Christmas Day passed with relatively minor injury – nothing that warranted triage, protective custody or military intervention.  We were bloodied, but now bowed.  And best of all – no one was arrested on assault charges or booked for packin’ heat that had not been officially registered with Toys R Us. Now THAT was a miracle!

That morning, before anyone could approach their mound of decadence, I prepared a breakfast of solid protein, as is my custom.  This is a tradition that can be traced back, no doubt, to Mary herself, when she insisted on food of dense nutritional value to counter the hallucinatory effects of inhaling too much second-hand myrrh from well-intentioned Magi, - the ancient equivalent of today’s sugar high.

We partied to the brink of dementia.  To survive the holidays, dementia is mandatory. The children all received in greater abundance than their annual behavior justified – such are the consequences of justice tempered by mercy…and a plethora of grandparently tolerance and adoration.  Asher is a prodigy of perpetual motion.  In his case, it is easier to repair than rebuke.  The rest of the miniature mafia are like live-action cartoons.  It would be easier to harness a tidal wave than to diminish their energy.  There is nothing measured, graceful, genteel or, at times, civil about the multitude when Santa has visited. They are throbbing and rumbling and pulsing even at rest.  It is a little unnerving to think they carry ancestral DNA.

I personally received a cherished gift.  It is a necklace engraved with each grandchild’s name, date of birth, and appropriate birth stone.  I wear it over my heart, which is just adjacent to my charge card.  This is so that I can recite each kid’s name as I begin the ritualistic over-indulgence purchasing the week after Christmas.  I am certain all grandmas have an element of depravity where their particular posse is concerned.  We are first-responders.  Self-restraint is not our specialty.  I am renown for my entertainment inflation.
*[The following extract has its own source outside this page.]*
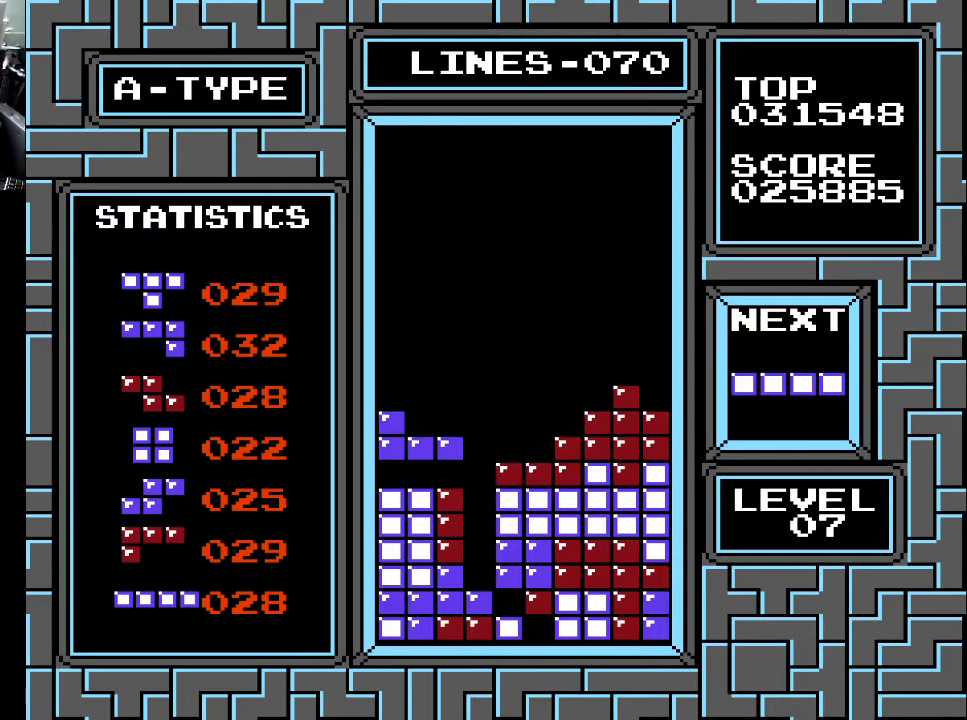
{"buttons": ["X"], "right_stick": "center", "events": [[267, "DPAD_DOWN", "up"], [400, "DPAD_LEFT", "down"], [500, "DPAD_LEFT", "up"], [500, "X", "down"]]}
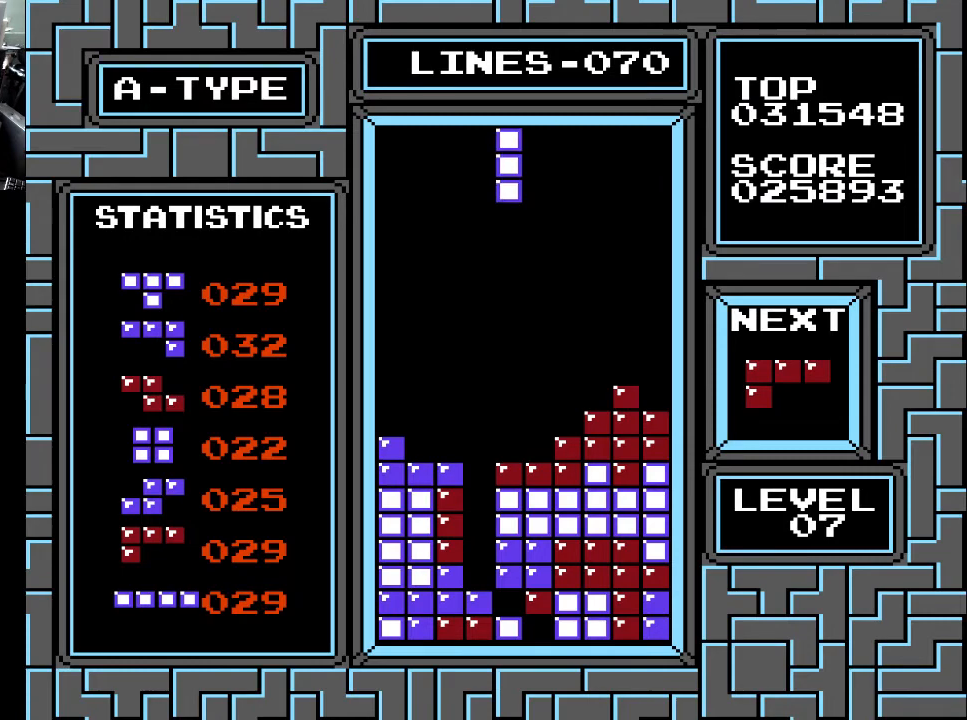
{"buttons": [], "right_stick": "center", "events": [[100, "DPAD_LEFT", "down"], [100, "X", "up"], [200, "DPAD_LEFT", "up"]]}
But one crime I am absolutely NOT guilty of is declaring that MY child (or grandchild, etc.- fill in the blank) would never do (whatever felony/misdemeanor, etc. – fill in the blank) the (teacher, sheriff, bishop, etc. – fill in the blank) accused them of doing.  I’ve always known they were not only capable of (Name That Mischief), but were quite likely the ringleaders.  Ergo, while there is frequently omelet on my plate, there is never egg on my face!

Ah, but I digress.  We took particular care to review the sacred events that first generated this annual frenzy on Christmas Eve.  It all seems so simple when one is instructing small children.  I’m not really sure why, as adults, we complicate it in the name of “The Holidays.”  Distorted reasoning, due undoubtedly to sleep deprivation brought on by nostalgia and tradition…and too much wassail.

But this year, the children all appeared to get it.  This was most gratifying.  And they, in turn, seemed to teach the adults…as two exhausted generations lay in traction from preparing festivities of such elaborateness it can sometimes divert and obscure that simple story of old.

Every year I claim redemption, a personal epiphany of reclamation – that I will change my ways and not lose sight of what matters most.  But it is so easy to lose my way.

Dennis helps me a lot with my vows of financial celibacy.  He channels his inner Jacob Marley, drapes himself in heavy chains and conjures hard core bank statements in 8X10 glossies from my personal history, as he groans in quivering agony, pale and slack-jawed.  These pictures rise up to haunt my dreams at all hours of the night like a hybrid of all the Fiscal Ghosts of Christmas Presents Past.  Unfortunately, all his oratorical pyrotechnics fall on depleted reserves of energy.  I’m too tired to be persuaded.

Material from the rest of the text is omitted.